The Turing multilingual language model (T-ULRv2) model is the latest cross-lingual innovation at the tech giant. It incorporates the InfoXLM (Information-Theoretic Framework for Cross-Lingual Language Model Pre-Training), which is a cross-lingual pre-trained model for language understanding and generation to create a universal model that represents 94 languages in the same vector space.

TT-ULRv2 is a transformer architecture with 24 layers and 1,024 hidden states. The architecture also includes a total of 550 million parameters. The pre-training of this model includes three different tasks, which are multilingual masked language modelling (MMLM), translation language modelling (TLM) and cross-lingual contrast (XLCo). 

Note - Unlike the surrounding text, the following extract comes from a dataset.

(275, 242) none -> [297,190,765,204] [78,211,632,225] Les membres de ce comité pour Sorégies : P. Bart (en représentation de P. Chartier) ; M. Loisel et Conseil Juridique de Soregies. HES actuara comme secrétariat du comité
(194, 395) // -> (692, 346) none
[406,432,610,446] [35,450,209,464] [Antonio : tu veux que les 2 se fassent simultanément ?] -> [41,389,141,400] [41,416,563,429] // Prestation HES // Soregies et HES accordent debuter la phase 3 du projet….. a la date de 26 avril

According to the blog post, the objective of the multilingual masked language modelling (MMLM) task, also known as Cloze task, is to predict masked tokens from inputs in different languages. The T-ULRv2 model uses a multilingual data corpus from the web that consists of 94 languages for MMLM task training. 

Similar to the MMLM task, translation language modelling (TLM) also works to predict masked tokens, but the prediction is conditioned on concatenated translation pairs. Lastly, the cross-lingual contrast (XLCo) task uses parallel training data. The objective of this task is to maximise the mutual information between the representations of parallel sentences.

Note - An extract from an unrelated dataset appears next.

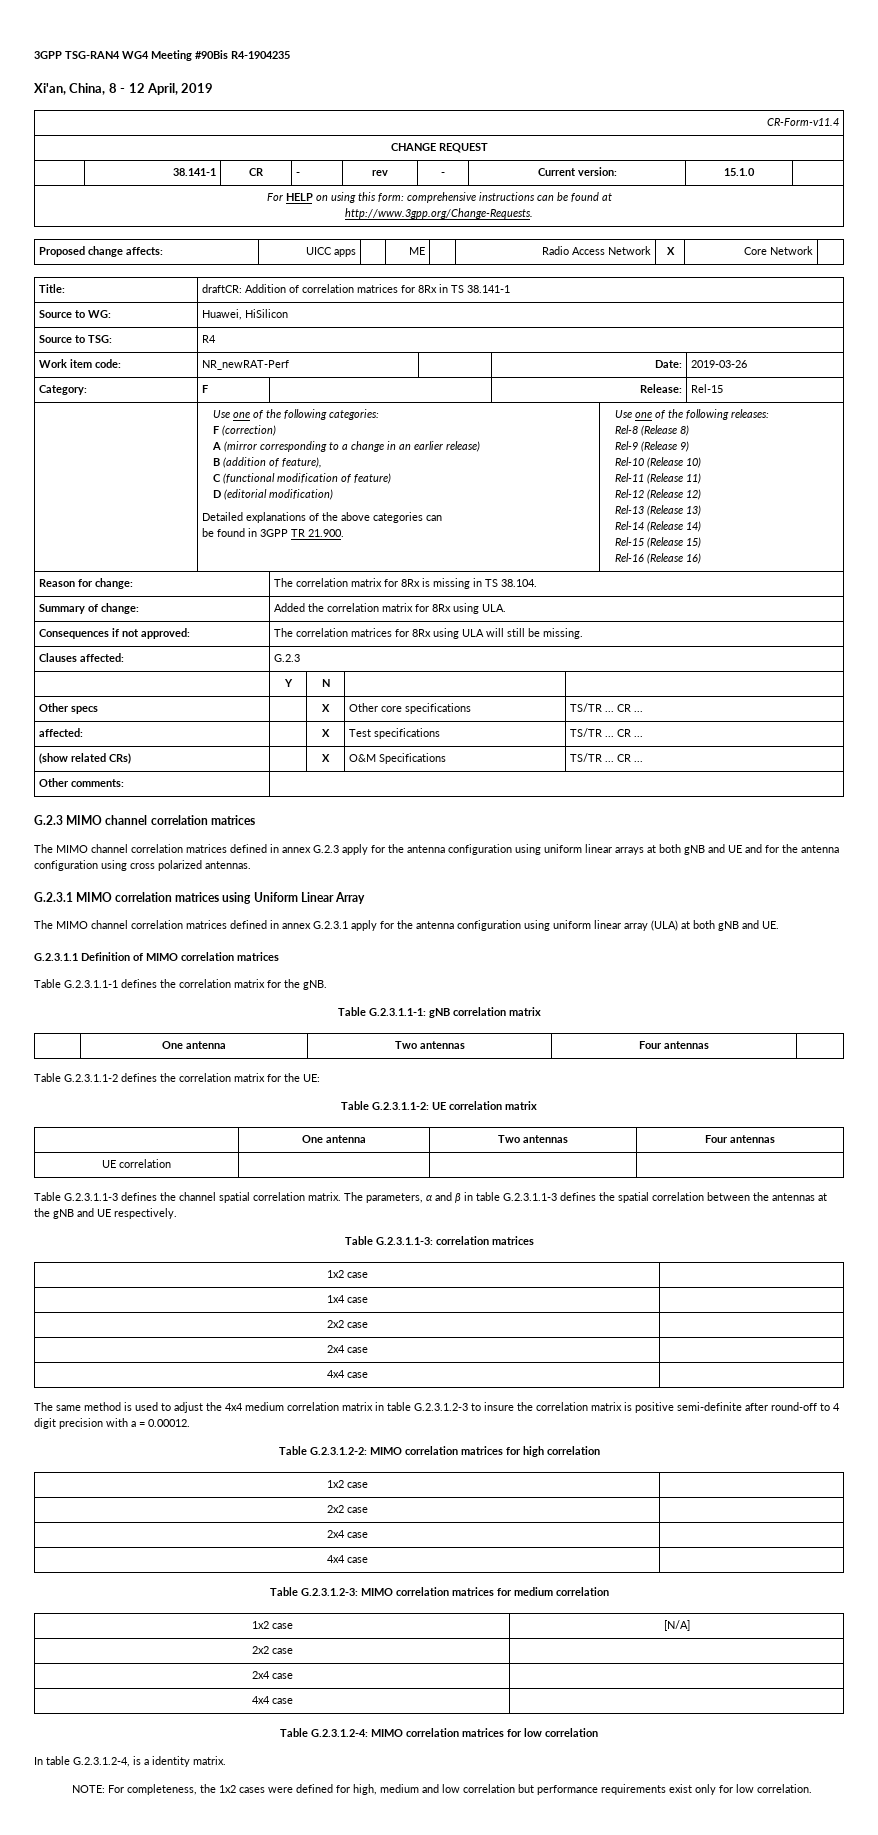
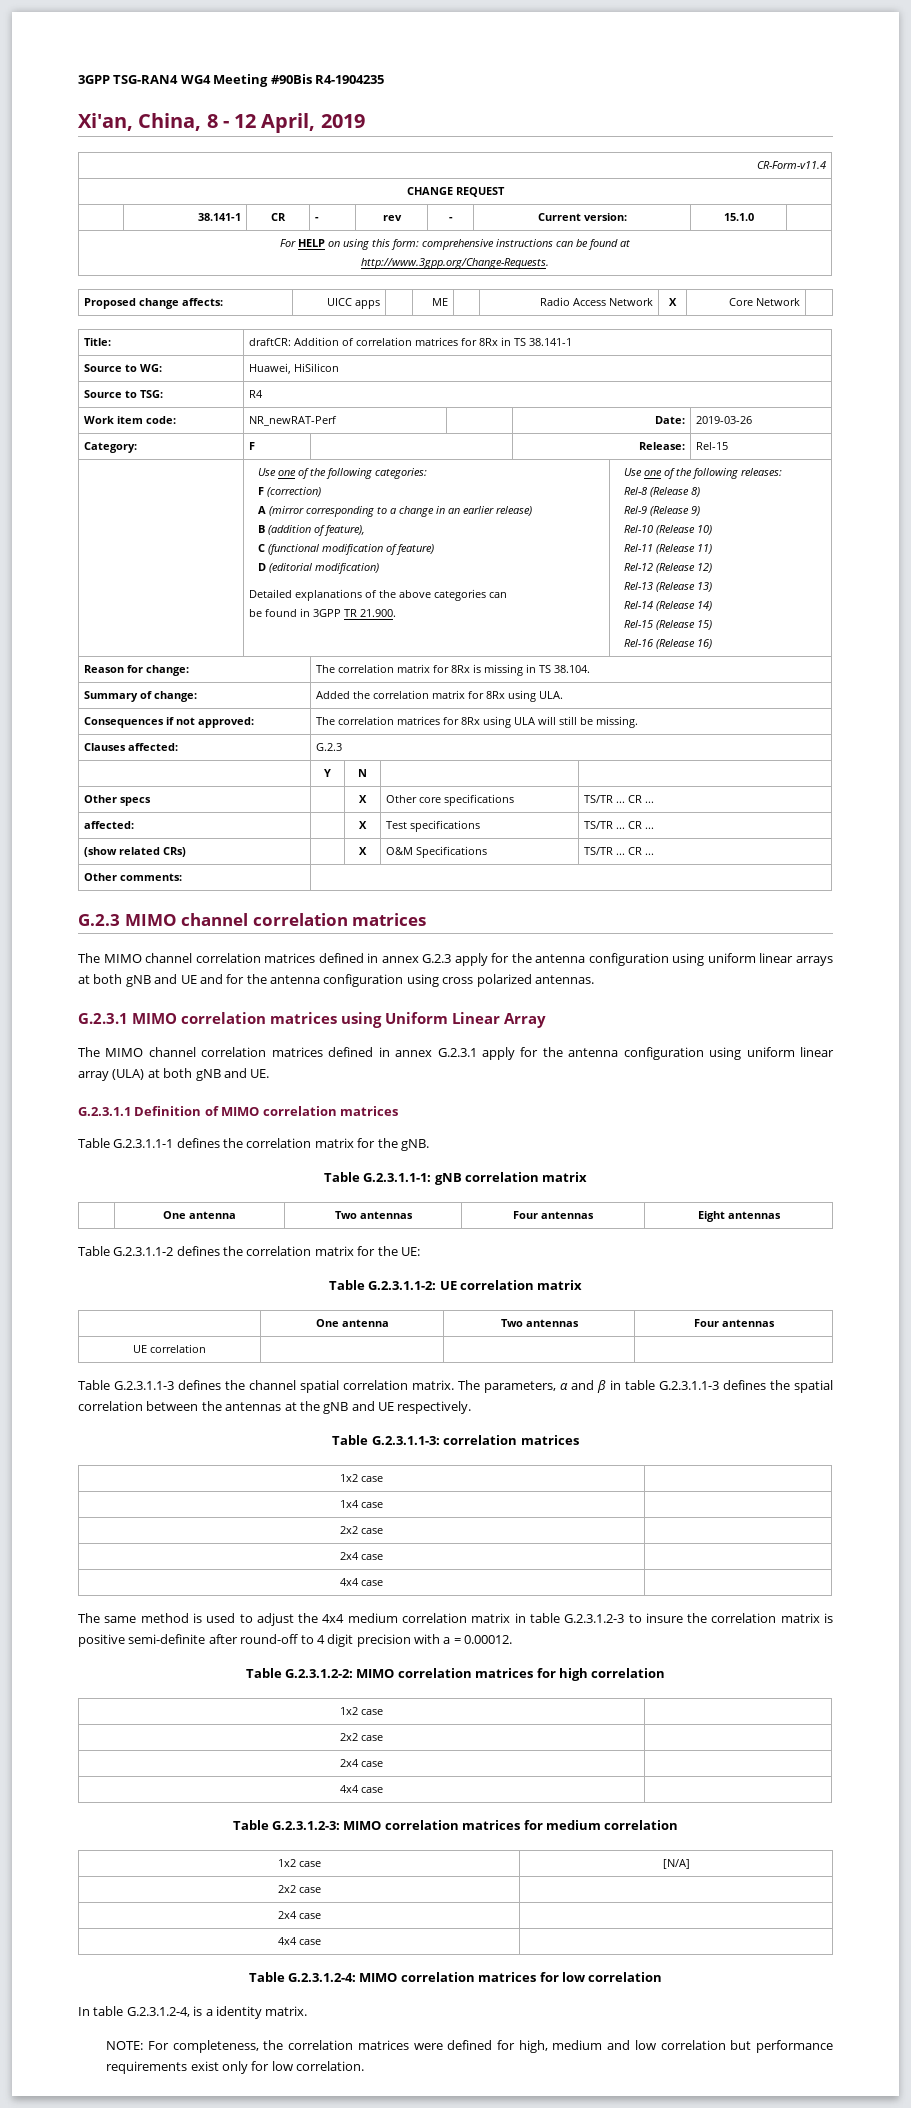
(709, 1045) none -> [697,1211,781,1222] Eight antennas
[218,1785,265,1793] 1x2 cases -> [288,2040,409,2050] correlation matrices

However, unlike maximising token-sequence mutual information as in MMLM and TLM, XLCo targets cross-lingual sequence-level mutual information. The T-ULRv2 then utilises the translation parallel data with 14 language pairs for both TLM and XLCo tasks. 

Wrapping Up

The Turing family of NLP models have been powering the next generation of AI experiences in Microsoft products. At this year’s Microsoft Ignite conference, the developers at Microsoft announced that the Turing models would be made available for building custom applications as part of a private preview. According to the developers, the T-ULRv2 will also be part of this program. 

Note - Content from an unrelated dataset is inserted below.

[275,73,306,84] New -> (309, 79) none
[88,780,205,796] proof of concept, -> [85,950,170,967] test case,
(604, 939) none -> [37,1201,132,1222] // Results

For achieving the Google XTREME benchmark, the language models should fulfil certain criteria. The tasks included in XTREME cover a range of paradigms, including sentence text classification, structured prediction, sentence retrieval and cross-lingual question answering. For models to be successful on the XTREME benchmarks, they must learn representations that generalise to many standard cross-lingual transfer settings.